*What you should do*
Only the lines from the beginning of the material below through the line with "X134620000Y-93281500D03*" should be retyped exactly, and pictures are to be skipped.

[[ Records for the task, beginning ]]

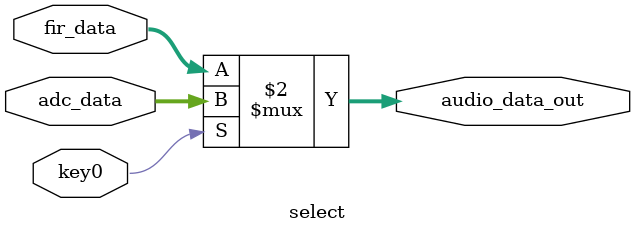
<source format=v>
/* written by Zyy Zhou (22670661)
used to select the filtered or not filtered signal by pressing key0
*/
module select(
	//input signal
	input                     key0,
	input      [15:0]         adc_data,
	input      [15:0]         fir_data,
	//output signal
	output     [15:0]         audio_data_out
);

//main code
assign  audio_data_out = (key0==1'b1)? adc_data:fir_data;

endmodule 
</source>
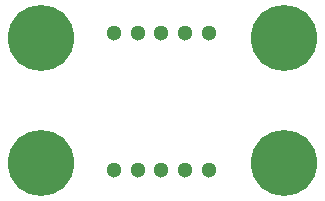
<source format=gbs>
%TF.GenerationSoftware,KiCad,Pcbnew,(5.1.10)-1*%
%TF.CreationDate,2021-09-16T22:13:13+09:00*%
%TF.ProjectId,EXTERNAL_LED_BOARD,45585445-524e-4414-9c5f-4c45445f424f,rev?*%
%TF.SameCoordinates,Original*%
%TF.FileFunction,Soldermask,Bot*%
%TF.FilePolarity,Negative*%
%FSLAX46Y46*%
G04 Gerber Fmt 4.6, Leading zero omitted, Abs format (unit mm)*
G04 Created by KiCad (PCBNEW (5.1.10)-1) date 2021-09-16 22:13:13*
%MOMM*%
%LPD*%
G01*
G04 APERTURE LIST*
%ADD10C,1.300000*%
%ADD11C,5.600000*%
%ADD12C,3.600000*%
G04 APERTURE END LIST*
D10*
%TO.C,J2*%
X138620000Y-93281500D03*
X136620000Y-93281500D03*
X134620000Y-93281500D03*
X132620000Y-93281500D03*
X130620000Y-93281500D03*
%TD*%
%TO.C,J1*%
X130620000Y-104863900D03*
X132620000Y-104863900D03*
X134620000Y-104863900D03*
X136620000Y-104863900D03*
X138620000Y-104863900D03*
%TD*%
D11*
%TO.C,H3*%
X124406000Y-104305500D03*
D12*
X124406000Y-104305500D03*
%TD*%
D11*
%TO.C,H4*%
X145006000Y-104305500D03*
D12*
X145006000Y-104305500D03*
%TD*%
D11*
%TO.C,H2*%
X145006000Y-93705501D03*
D12*
X145006000Y-93705501D03*
%TD*%
D11*
%TO.C,H1*%
X124406000Y-93705501D03*
D12*
X124406000Y-93705501D03*
%TD*%
M02*

</source>
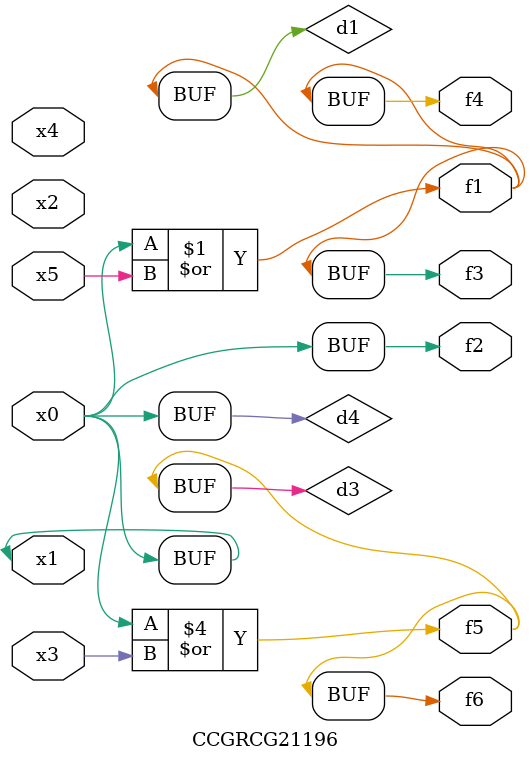
<source format=v>
module CCGRCG21196(
	input x0, x1, x2, x3, x4, x5,
	output f1, f2, f3, f4, f5, f6
);

	wire d1, d2, d3, d4;

	or (d1, x0, x5);
	xnor (d2, x1, x4);
	or (d3, x0, x3);
	buf (d4, x0, x1);
	assign f1 = d1;
	assign f2 = d4;
	assign f3 = d1;
	assign f4 = d1;
	assign f5 = d3;
	assign f6 = d3;
endmodule

</source>
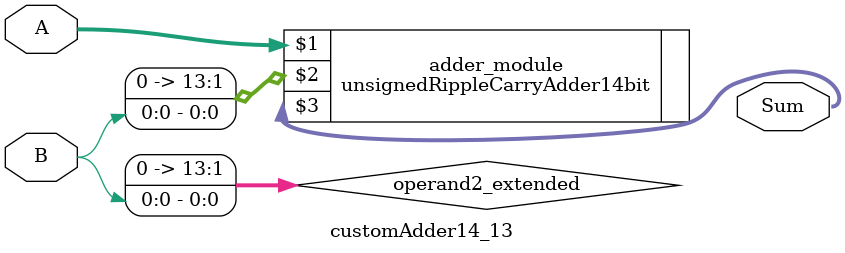
<source format=v>

module customAdder14_13(
                    input [13 : 0] A,
                    input [0 : 0] B,
                    
                    output [14 : 0] Sum
            );

    wire [13 : 0] operand2_extended;
    
    assign operand2_extended =  {13'b0, B};
    
    unsignedRippleCarryAdder14bit adder_module(
        A,
        operand2_extended,
        Sum
    );
    
endmodule
        
</source>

[[ Records for the task, end ]]

*The completed task*
<source format=v>
/* written by Zyy Zhou (22670661)
used to select the filtered or not filtered signal by pressing key0
*/
module select(
	//input signal
	input                     key0,
	input      [15:0]         adc_data,
	input      [15:0]         fir_data,
	//output signal
	output     [15:0]         audio_data_out
);

//main code
assign  audio_data_out = (key0==1'b1)? adc_data:fir_data;

endmodule 
</source>
<source format=gbs>
%TF.GenerationSoftware,KiCad,Pcbnew,(5.1.10)-1*%
%TF.CreationDate,2021-09-16T22:13:13+09:00*%
%TF.ProjectId,EXTERNAL_LED_BOARD,45585445-524e-4414-9c5f-4c45445f424f,rev?*%
%TF.SameCoordinates,Original*%
%TF.FileFunction,Soldermask,Bot*%
%TF.FilePolarity,Negative*%
%FSLAX46Y46*%
G04 Gerber Fmt 4.6, Leading zero omitted, Abs format (unit mm)*
G04 Created by KiCad (PCBNEW (5.1.10)-1) date 2021-09-16 22:13:13*
%MOMM*%
%LPD*%
G01*
G04 APERTURE LIST*
%ADD10C,1.300000*%
%ADD11C,5.600000*%
%ADD12C,3.600000*%
G04 APERTURE END LIST*
D10*
%TO.C,J2*%
X138620000Y-93281500D03*
X136620000Y-93281500D03*
X134620000Y-93281500D03*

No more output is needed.